> **Brano del documento**:
A seguito della recente acquisizione da parte di Google di Doubleclick, la piu' importante societa' a livello mondiale che fornisce a editori e agenzie la piattaforma software che serve la pubblicita' su Internet, si e' innescato un dibattito importante sul valore e soprattutto sul pericolo dei cookie in termini di violazione della privacy dei consumatori online.
Ma cosa sono i cookie? I cookie (biscottini), inventati da Lou Montulli di Netscape sono quei file che servono a tracciare il comportamento dei consumatori quando navigano in rete.
I siti web li utilizzano per immagazzinare alcune informazioni nel computer degli utenti. I cookie sono inviati dal sito web e memorizzati sul computer. Sono quindi re-inviati al sito web al momento delle visite successive. Citando Wikipedia, più in dettaglio, i diversi utilizzi dei cookie sono ad esempio per riempire il carrello della spesa virtuale in siti commerciali (i cookie ci permettono di mettere o togliere gli articoli dal carrello in qualsiasi momento). Per permettere ad un utente l'ingresso ovvero il login in un sito web. Per personalizzare una pagina web sulla base delle preferenze dell'utente (per esempio il motore di ricerca Google permette all'utente di decidere quanti risultati della ricerca voglia visualizzare per pagina). Per la gestione di un sito: i cookie servono a chi si occupa dell'aggiornamento di un sito per capire in che modo avviene la visita degli utenti, quale percorso compiono all'interno del sito. Se il percorso porta a dei vicoli ciechi il gestore se ne può accorgere e migliorare la navigazione del sito. Le ultime versioni dei vari browser in commercio permettono all'utente di decidere quando accettare cookies, anche se il fatto di non accettarli non permette l'utilizzo di alcuni siti.

> **Esercizi proposti**:
1. Chi ha inventato i cookie, secondo il testo sui cookie?
2. Per favore, riscrivi il passo del testo sui cookie che comincia con le parole contenenti "A seguito della" e termina con "navigano in rete.", sostituendo "consumatori" con "utenti".
3. Quali utilizzi dei cookie elenca il testo sui cookie citando Wikipedia?

> **Blocco dati**:
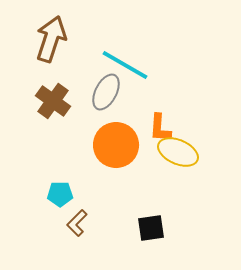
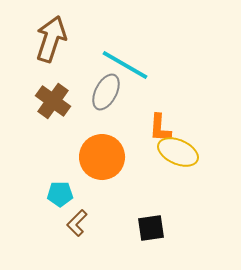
orange circle: moved 14 px left, 12 px down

> **Risposte fornite**:
1. Lou Montulli di Netscape.

2.
A seguito della recente acquisizione da parte di Google di Doubleclick, la piu' importante societa' a livello mondiale che fornisce a editori e agenzie la piattaforma software che serve la pubblicita' su Internet, si e' innescato un dibattito importante sul valore e soprattutto sul pericolo dei cookie in termini di violazione della privacy dei utenti online.
Ma cosa sono i cookie? I cookie (biscottini), inventati da Lou Montulli di Netscape sono quei file che servono a tracciare il comportamento dei utenti quando navigano in rete.

3.
- Riempire il carrello della spesa virtuale nei siti commerciali
- Permettere a un utente l'ingresso (login) in un sito web
- Personalizzare una pagina web in base alle preferenze dell'utente
- Gestire un sito, capendo in che modo avviene la visita degli utenti